PASSAGE PROVIDED
========
Publication information

Source:
St. Louis Post-Dispatch
Source type: newspaper
Document type: article
Document title: “In the Shadow of Death, to Superintendent Collins, the Assassin Talked”
Author(s): anonymous
City of publication: St. Louis, Missouri
Date of publication: 29 October 1901
Volume number: 54
Issue number: 69
Pagination: 2

 
Citation
“In the Shadow of Death, to Superintendent Collins, the Assassin Talked.” St. Louis Post-Dispatch 29 Oct. 1901 v54n69: p. 2.
 
Transcription
full text
 
Keywords
Leon Czolgosz (incarceration: Auburn, NY); Leon Czolgosz (interrogation).
 
Named persons
Cornelius V. Collins; Leon Czolgosz; Waldeck Czolgosz; Emma Goldman; William McKinley; J. Warren Mead.
 
Notes
The individual referred to below as “Amy from Chicago” cannot be identified.
 
Document


In the Shadow of Death, to Superintendent Collins, the Assassin Talked

 

He Denied That He Had Accomplices or That His Hand Was Hidden
a [sic] Handkerchief, and Said He Killed the President
Because He Once Refused Him Work.

     AUBURN, N. Y., Oct. 29.—Czolgosz was a carefully secluded prisoner in Auburn penitentiary. State Superintendent of Prisons Cornelius V. Collins was determined that the prisoner, despite the enormity of his crime, should gain no undue notoriety. During his imprisonment the post brought more than 1500 letters, papers and packages to the prisoner, but none of these was ever delivered to him. They came from the army of letter-writing cranks, and were of every character, from harmless to vicious. The prison officials felt that the delivery of such a quantity of mail would not only seriously disturb him, but would have given him false ideas as to his importance and prominence. The other convicts in the death house were not permitted to talk to him, and the guards, who kept the death vigil, watched in unbroken silence.
========
TASK ITEM
Could you write out, word for word, the part of the Czolgosz prison article starting at "Transcription" and ending at "J. Warren Mead."?

INFORMATION GIVEN
========
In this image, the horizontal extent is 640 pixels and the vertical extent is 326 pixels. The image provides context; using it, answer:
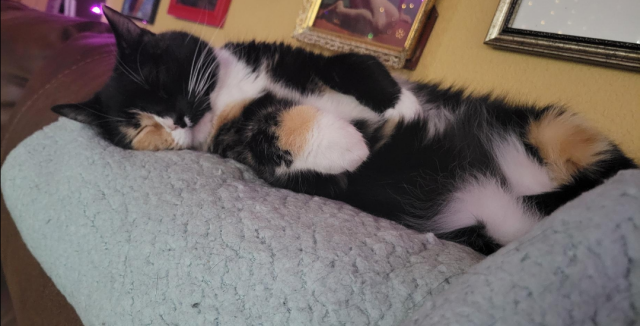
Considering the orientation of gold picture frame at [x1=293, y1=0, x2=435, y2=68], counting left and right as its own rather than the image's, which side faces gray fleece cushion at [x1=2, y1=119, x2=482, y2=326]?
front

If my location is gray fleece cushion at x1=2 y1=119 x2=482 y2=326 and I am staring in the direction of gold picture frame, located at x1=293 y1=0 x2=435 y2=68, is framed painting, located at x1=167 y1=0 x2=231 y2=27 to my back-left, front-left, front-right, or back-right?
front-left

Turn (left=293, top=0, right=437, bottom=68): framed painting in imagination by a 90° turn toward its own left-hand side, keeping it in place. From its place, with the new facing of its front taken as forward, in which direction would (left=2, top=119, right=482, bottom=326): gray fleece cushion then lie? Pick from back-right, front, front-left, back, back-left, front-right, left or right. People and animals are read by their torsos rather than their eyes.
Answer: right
========
WRITTEN ANSWER
Transcription
full text
 
Keywords
Leon Czolgosz (incarceration: Auburn, NY); Leon Czolgosz (interrogation).
 
Named persons
Cornelius V. Collins; Leon Czolgosz; Waldeck Czolgosz; Emma Goldman; William McKinley; J. Warren Mead.